MedEvo Simulado — Prova 2026
O Dr. Marcos é o médico recém-chegado a uma equipe de Estratégia Saúde da Família (ESF) em um município de médio porte. Durante o processo de territorialização e mapeamento da área adscrita, a equipe identifica que o território, composto por cerca de 3.200 pessoas, apresenta uma distribuição espacial heterogênea da vulnerabilidade. Enquanto a maior parte da área é composta por bairros de classe média com saneamento básico completo, existe uma ocupação irregular em uma das extremidades (Microárea 6) onde residem 400 pessoas em condições precárias, com alta incidência de doenças infectocontagiosas e insegurança alimentar. Diante dessa análise situacional e com base nas diretrizes da Política Nacional de Atenção Básica (PNAB) e nos princípios organizativos do SUS, assinale a alternativa que apresenta a conduta correta da equipe.
Equidade no SUS → Ofertar mais recursos para quem possui maior vulnerabilidade social.
A territorialização permite identificar disparidades socioeconômicas.
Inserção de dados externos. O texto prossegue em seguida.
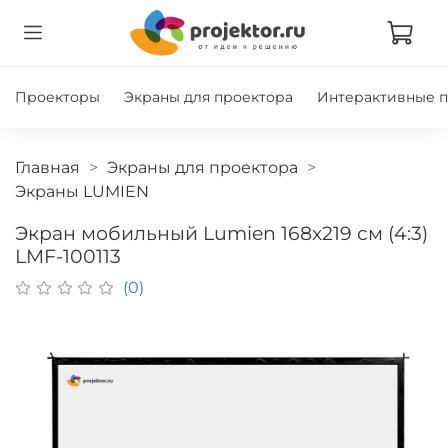
Проекторы
Экраны для проектора
Интерактивные 
Главная
Экраны для проектора
Экраны LUMIEN
Экран мобильный Lumien 168x219 см (4:3)
LMF-100113
(0)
A aplicação da equidade exige que a equipe priorize áreas de maior risco com maior frequência de visitas e ações.
A Política Nacional de Atenção Básica (PNAB) estabelece a territorialização como um pilar fundamental para a organização do cuidado. Ao mapear o território, a equipe de ESF identifica microáreas com diferentes níveis de risco biológico e social. A conduta correta diante de áreas de alta vulnerabilidade, como ocupações irregulares, é intensificar o cuidado nessas regiões, aplicando o princípio da equidade. Este conceito é frequentemente cobrado em provas de residência para testar a compreensão do aluno sobre a diferença entre universalidade, igualdade e equidade. Enquanto a universalidade garante o direito de todos ao sistema, a equidade garante que o planejamento seja sensível às necessidades específicas de cada grupo, combatendo a 'lei do cuidado inverso', onde quem mais precisa de saúde costuma ter menos acesso devido a barreiras sociais ou geográficas.
A equidade é um princípio doutrinário do SUS que reconhece as desigualdades sociais e busca oferecer mais recursos e atenção àqueles que mais precisam. Diferente da igualdade estrita, a equidade foca na justiça social, adaptando a oferta de serviços conforme o grau de vulnerabilidade da população, visando reduzir as disparidades nos indicadores de saúde e garantir que o acesso seja proporcional à necessidade individual e coletiva.
A territorialização é o processo de mapeamento e reconhecimento de uma área adscrita por uma equipe de Saúde da Família. Ela vai além da delimitação geográfica, envolvendo a identificação de dinâmicas sociais, riscos ambientais, equipamentos comunitários e perfis epidemiológicos. É a ferramenta fundamental para o planejamento estratégico, permitindo que a equipe identifique microáreas de risco e aplique ações equânimes no território.
A Política Nacional de Atenção Básica (PNAB) recomenda uma média de 3.000 pessoas por equipe de Saúde da Família, com um limite máximo de 3.500. No entanto, esse número pode ser reduzido em territórios de alta vulnerabilidade social e epidemiológica para garantir a qualidade do cuidado, a frequência necessária de visitas domiciliares e a efetividade das ações preventivas e curativas.